April helps noteworthy genomes spring up and stand out from large sequence datasets.
First off, a disclaimer: April is not built yet and is in its very early stages. That said, I can still provide a little backstory.
For the past year, I've been working on a tool for finding noteworthy SARS-CoV-2 lineages called ALPINE. One part of the pipeline makes a pairwise nucleotide distance matrix of sequences from each month of the Covid-19 pandemic, with the aim being to find sequences that are highly mutated. However, we kept getting the weird result that hardly any sequences were springing up as highly mutated, and those that were springing up were hardly impressive. Among other possible explanations, I decided to start exploring whether a) sequences contaminated with primer sequences, and b) sequences bioinformatically contaminated with the SARS-CoV-2 reference sequence, were artificially inflating the pairwise distances for most sequences each month, thereby making it harder for noteworthy sequences to stand out.

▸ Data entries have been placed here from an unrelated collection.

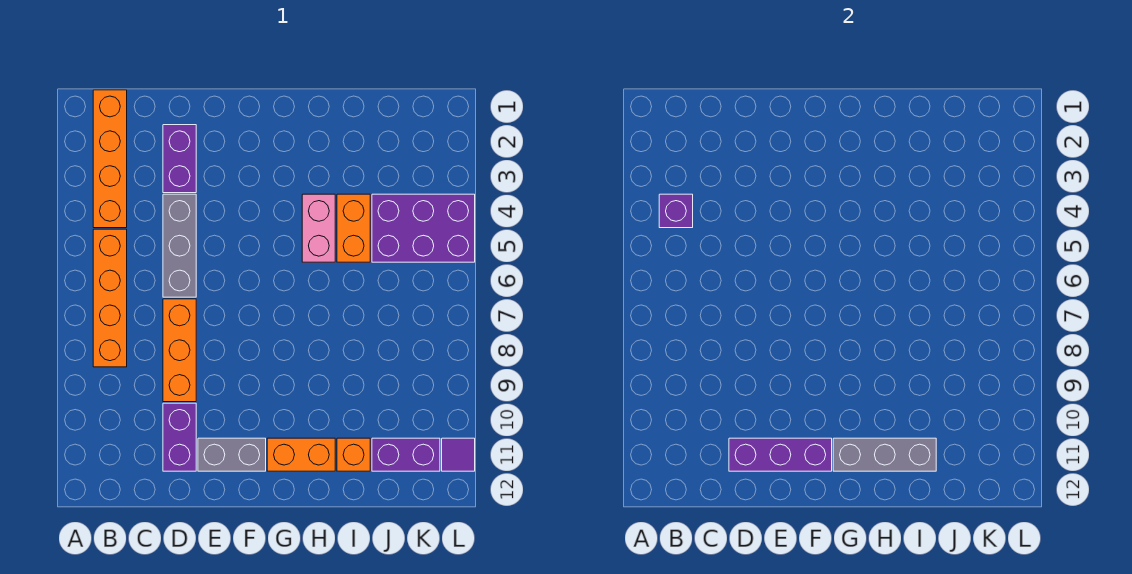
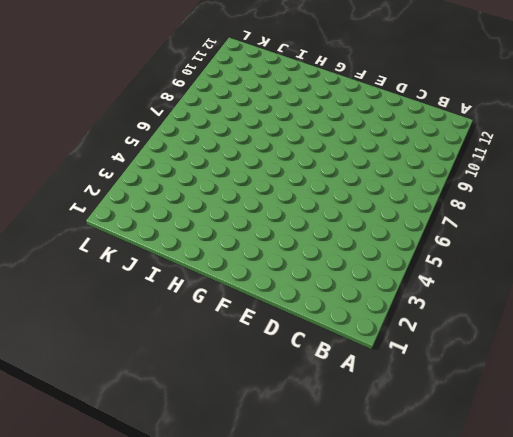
none -> orange 1x4 brick [93,90,127,228]
none -> orange 1x4 brick [93,229,127,367]
none -> purple 1x2 brick [163,125,196,193]

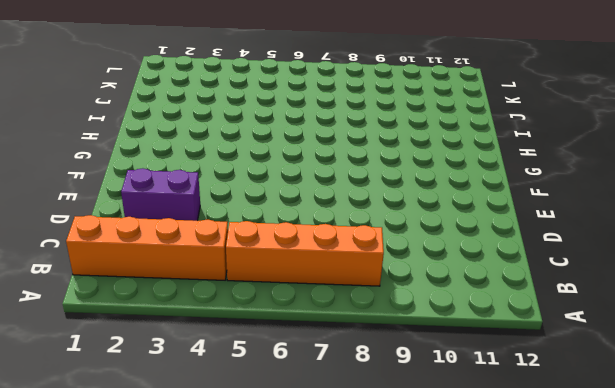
none -> grey 1x3 brick [163,194,196,297]
none -> orange 1x3 brick [163,299,196,402]
none -> purple 1x2 brick [163,403,196,471]

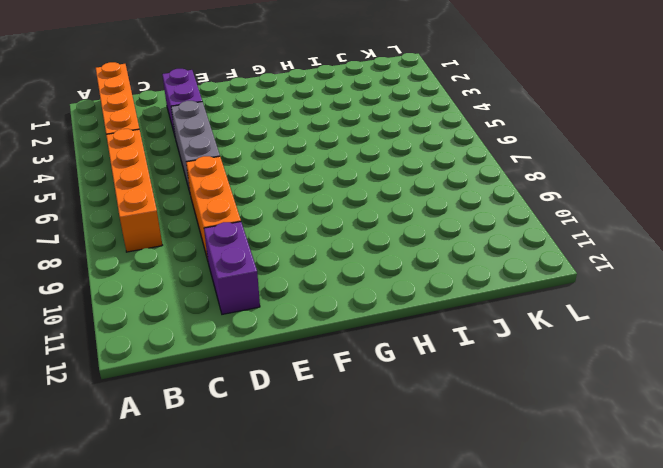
none -> grey 1x2 brick [198,438,266,471]
none -> orange 1x2 brick [267,438,335,471]
none -> pink 1x2 brick [302,194,335,262]

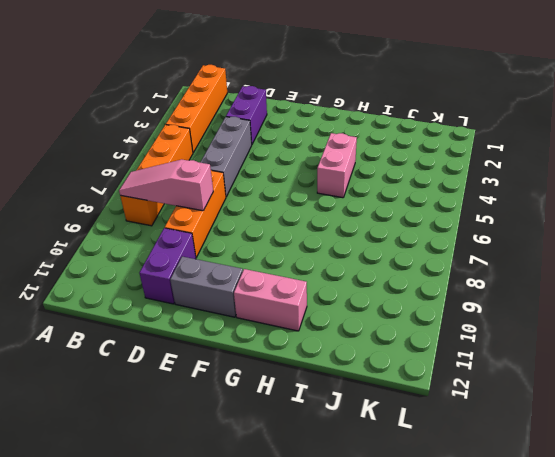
pink 1x3 slope [119,160,213,211] -> none
pink 1x2 brick [234,269,307,331] -> orange 1x2 brick [267,438,335,471]
none -> orange 1x2 brick [337,194,370,262]
none -> orange 1x1 brick [337,438,370,471]
none -> purple 2x3 brick [372,194,475,262]

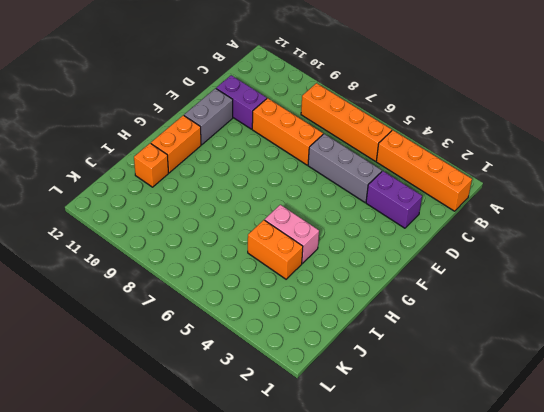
none -> purple 2x3 brick [372,194,475,262]
none -> purple 1x2 brick [372,438,440,471]
none -> purple 1x1 tile [442,438,475,471]

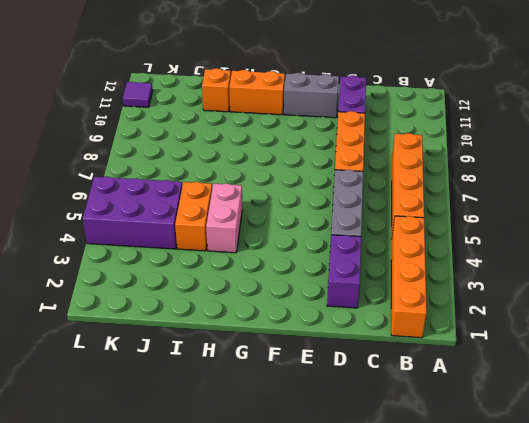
none -> purple 1x2 brick [372,438,440,471]
none -> purple 1x1 brick [659,194,693,228]
none -> purple 1x3 brick [729,438,832,471]

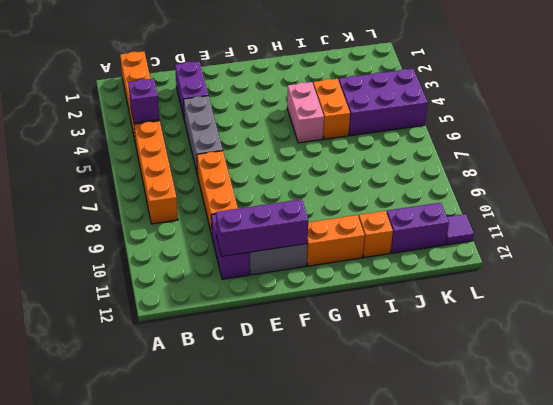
none -> grey 1x3 brick [833,438,936,471]

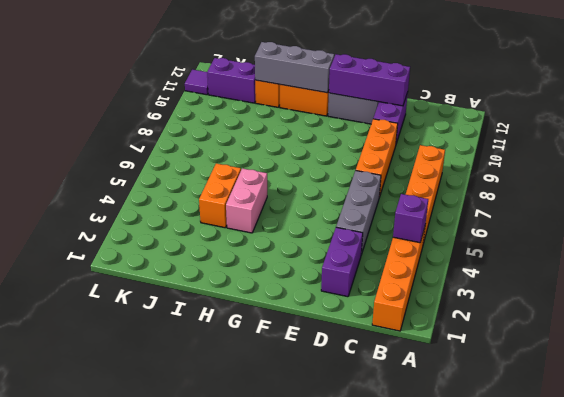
none -> purple 2x3 brick [372,194,475,262]

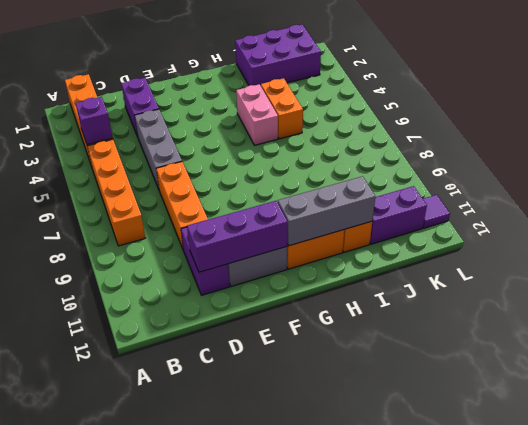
purple 2x3 brick [235,25,321,86] -> purple 2x3 brick moved to [372,194,475,262]

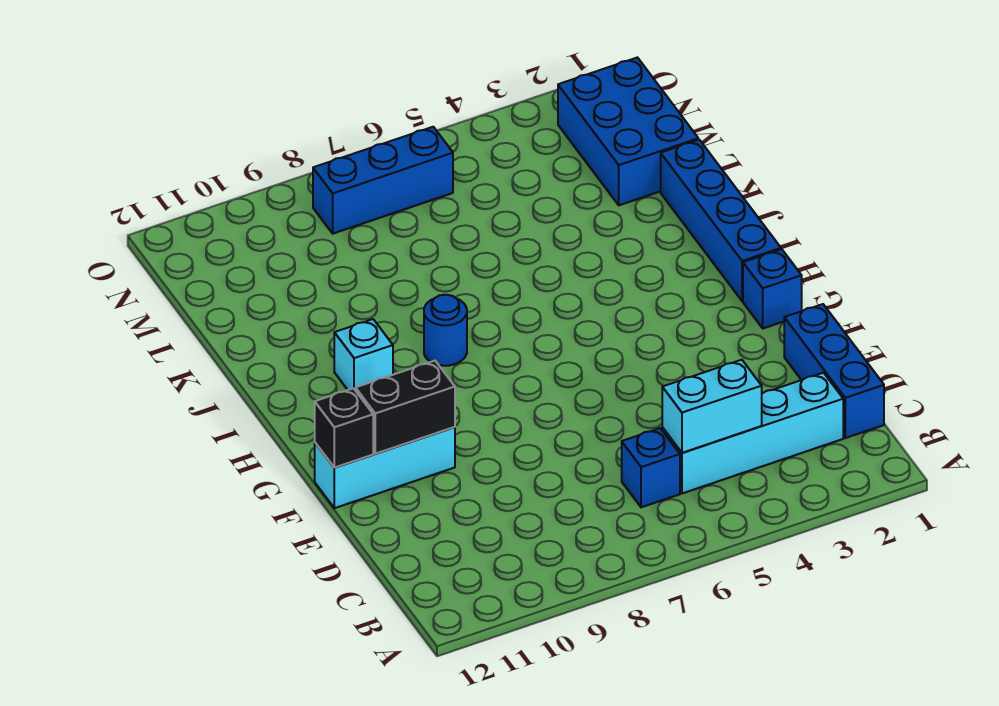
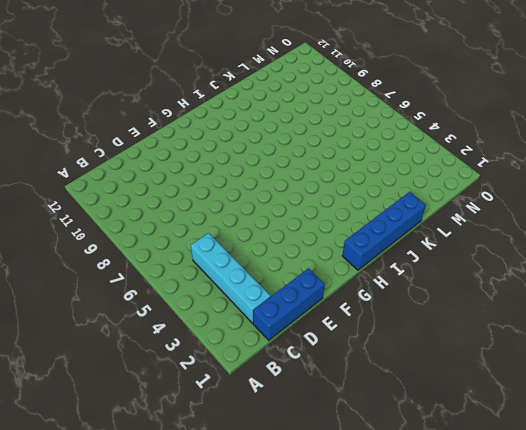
none -> blue 1x1 brick [622,428,680,507]
none -> cyan 1x3 brick [315,427,455,508]
none -> blue 1x1 brick [743,249,802,328]

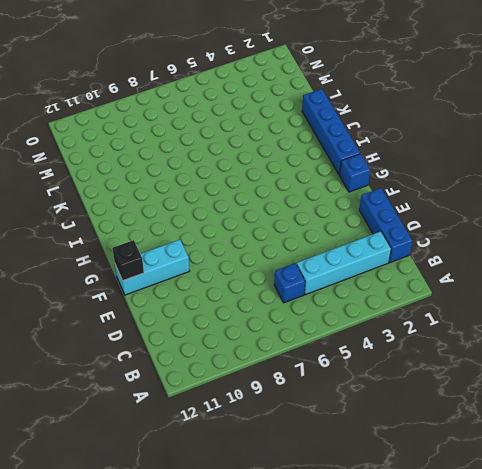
none -> blue 1x1 round brick [424,295,467,366]
none -> cyan 1x1 brick [334,319,393,391]
none -> blue 2x3 brick [558,57,698,205]

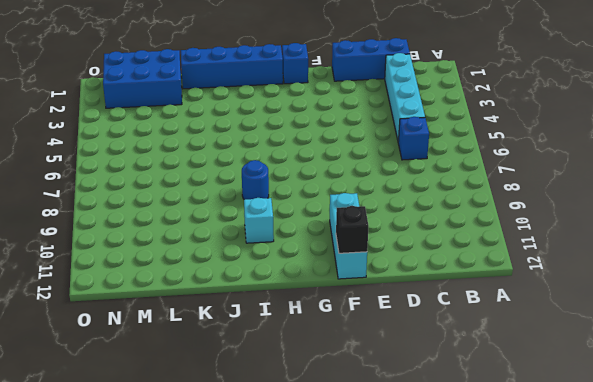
none -> blue 1x3 brick [313,127,453,234]
none -> cyan 1x2 brick [662,360,762,453]
none -> black 1x2 brick [356,361,455,454]

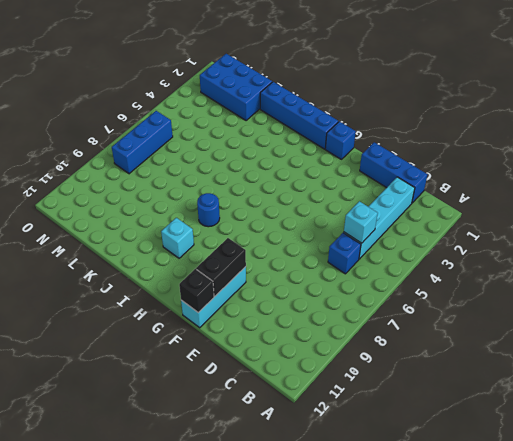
cyan 1x1 brick [344,201,378,243] -> cyan 1x2 brick [662,360,762,453]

So, the idea of April is to allow noteworthy samples to "spring up" from a background of potentially contaminated consensus sequences. The name comes from the fact that (in the Northern hemisphere) most plants start springing up in April.
April could also be an acronym for the following (I just haven't chosen one yet):
- Approximate Permutations of Reference Infiltration eLiminated
- Accuracy Profiler and Reference Influence Limiter
- Accurate Purification of Reference Integration Layers
April is being built in Rust with an emphasis on a rich and configurable command line interface, parallel processing and filtering of FASTA records, fast kmer containment computations, and informative report generation.